Motor Controls: Provides information on selecting, sizing, and installing motor controllers. Also covers control circuit pilot devices and basic relay logic.
Voice, Data, and Video: Covers installation, termination and testing of voice, data, and video cabling systems.
Total Hours:157.5 Hours of Class & Lab work
Health Care Facilities: Covers the installation of electric circuits in health care facilities, including the requirements for life safety and critical circuits.
Standby and Emergency Systems: Explains the NEC® requirements for electric generators and storage batteries.
Basic Electronic Theory: Explains the function and operation of basic electronic devices, including semiconductors, diodes, rectifiers, and transistors.
Specialty Transformers: Covers various types of transformers and their applications. Also provides information on selecting, sizing, and installing these devices.
Advanced Controls: Discusses applications and operating principles of solid-state controls, reduced-voltage starters, and adjustable frequency drives. Also covers basic troubleshooting procedures.
Fire Alarm Systems: Covers fire alarm control units, Digital Alarm Communicator Systems (DACS), wiring for alarm initiating and notification devices, and alarm system maintenance.
Motor Operation and Maintenance: Covers motor cleaning, testing, and preventive maintenance. Also describes basic troubleshooting procedures.
Heat Tracing and Freeze Protection: Covers heat tracing systems along with their applications and installation requirements.
HVAC Controls: Provides a basic overview of HVAC systems and their controls. Also covers electrical troubleshooting and NEC® requirements.
Medium-Voltage Terminations/Splices: Offers an overview of the NEC® and cable manufacturers’ requirements for medium-voltage terminations and splices.

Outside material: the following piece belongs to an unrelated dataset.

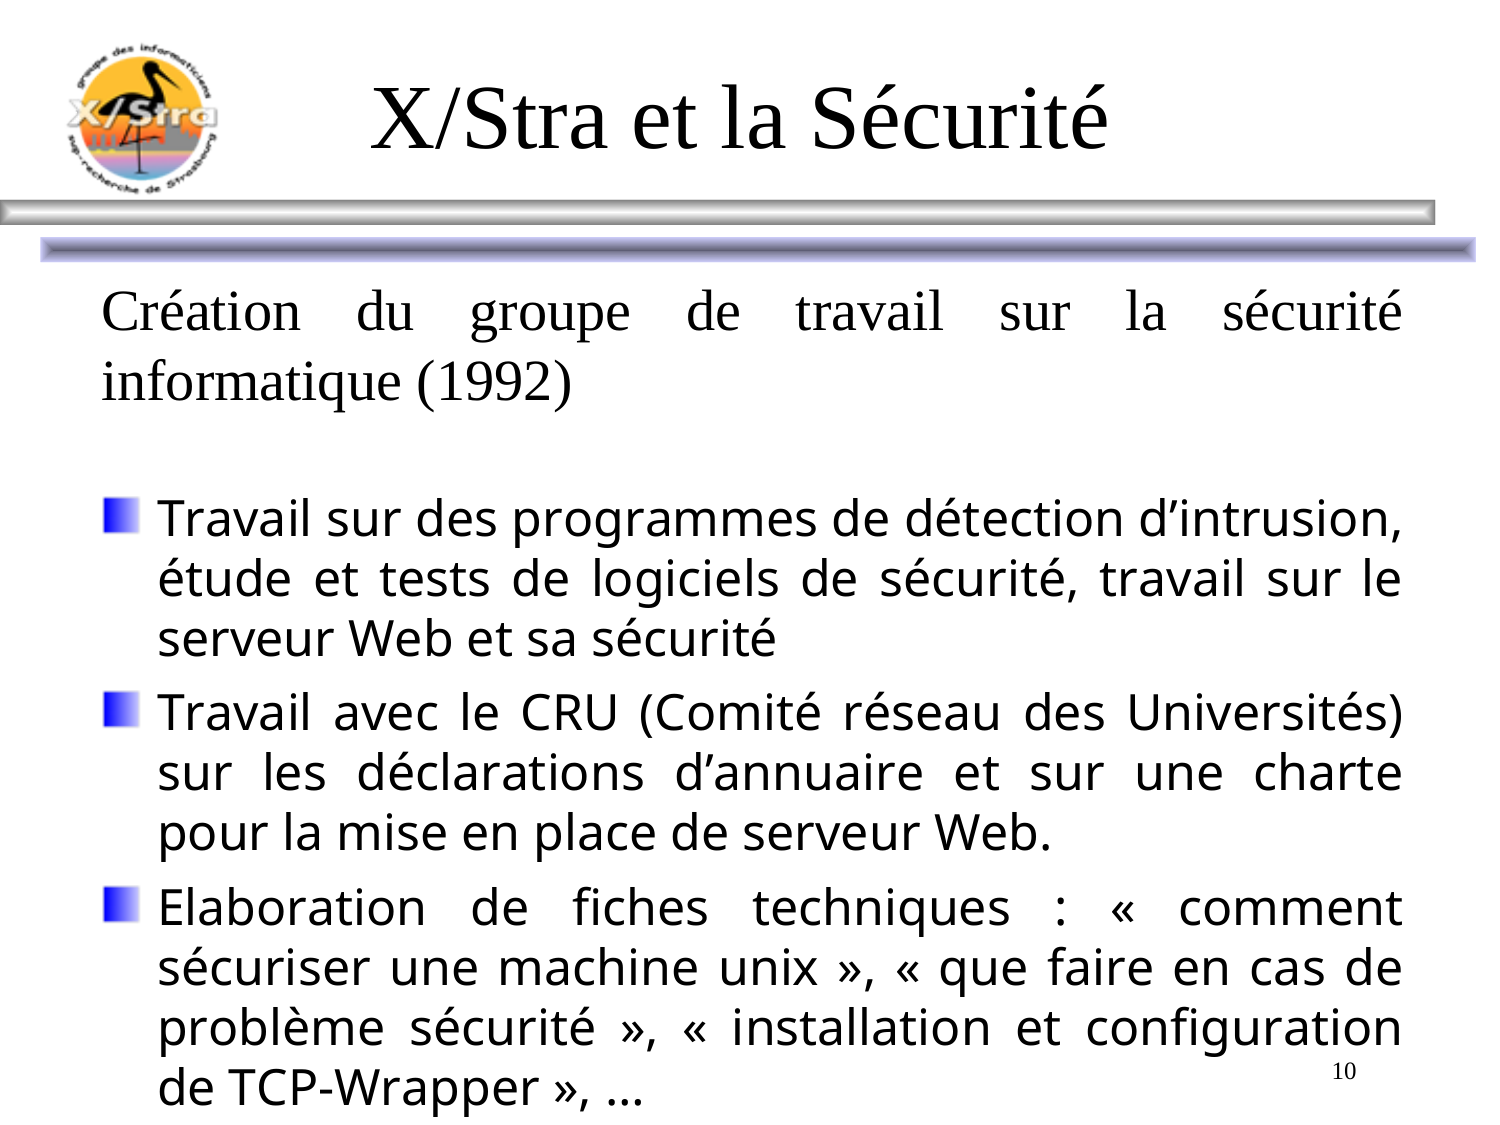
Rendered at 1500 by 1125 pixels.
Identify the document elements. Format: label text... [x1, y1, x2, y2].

picture [53, 175, 231, 208]
list Création du groupe de travail sur la sécurité informatique (1992) Travail sur des programmes de détection d’intrusion, étude et tests de logiciels de sécurité, travail sur le serveur Web et sa sécurité Travail avec le CRU (Comité réseau des Universités) sur les déclarations d’annuaire et sur une charte pour la mise en place de serveur Web. Elaboration de fiches techniques : « comment sécuriser une machine unix », « que faire en cas de problème sécurité », « installation et configuration de TCP-Wrapper », … [85, 264, 1420, 1063]
title X/Stra et la Sécurité [50, 0, 1431, 175]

Special Locations: Describes NEC® requirements for selecting and installing equipment, enclosures, and devices in special locations including places of assembly, theaters, carnivals, agricultural buildings, marinas, temporary installations, wired partitions, and swimming pools.
Total Hours:150 Hours of Class & Lab work
Hands on, Real-World PLC Training using Allen Bradley Equipment
We are able to take you from knowing basic electricity to uploading, downloading, troubleshooting, and setting up a new PLC to writing your first program in just 3 days. How? We only teach you what you need to know; no time wasted on theory or rarely used instructions. Plus you learn the "how to" in the most safe, reliable, and efficient way to reduce downtime while working with the PLC.
- PLC Basics Intro
- Input / output Modules
- Safety Circuit
- PLC Processors
- Numbering System & Codes
- Basic PLC Programming
- Time Instructions
- Counter Instructions
- Program Control Instructions
- Data Manipulation
- Math FUnctions
- Shift Registers & Sequencers
- Analog Inputs & Outputs
- Human Machine Interfaces
- Troubleshooting PLCs
Our Plumbing Apprentice program provides instruction to beginner students to get an orientation to basic construction skills and safety as well as specific training that will enable students to perform proficiently as plumbers on the job site.
This program will offer students classroom instruction on technical skills, but will predominately offer students hands-on experience to practice skills in a realistic setting with supervision and guidance. Students will be able to practice and enhance their plumbing skills that will enable them to work on residential, commercial, and industrial sites.
The Length for our Plumbing programs will vary by level and set of skills involved, but the entire program for all 4 levels of instruction is 18 weeks. Each level is set in intervals of 4-5 weeks, with breaks provided between levels to allow students to take breaks similar to other schools and universities.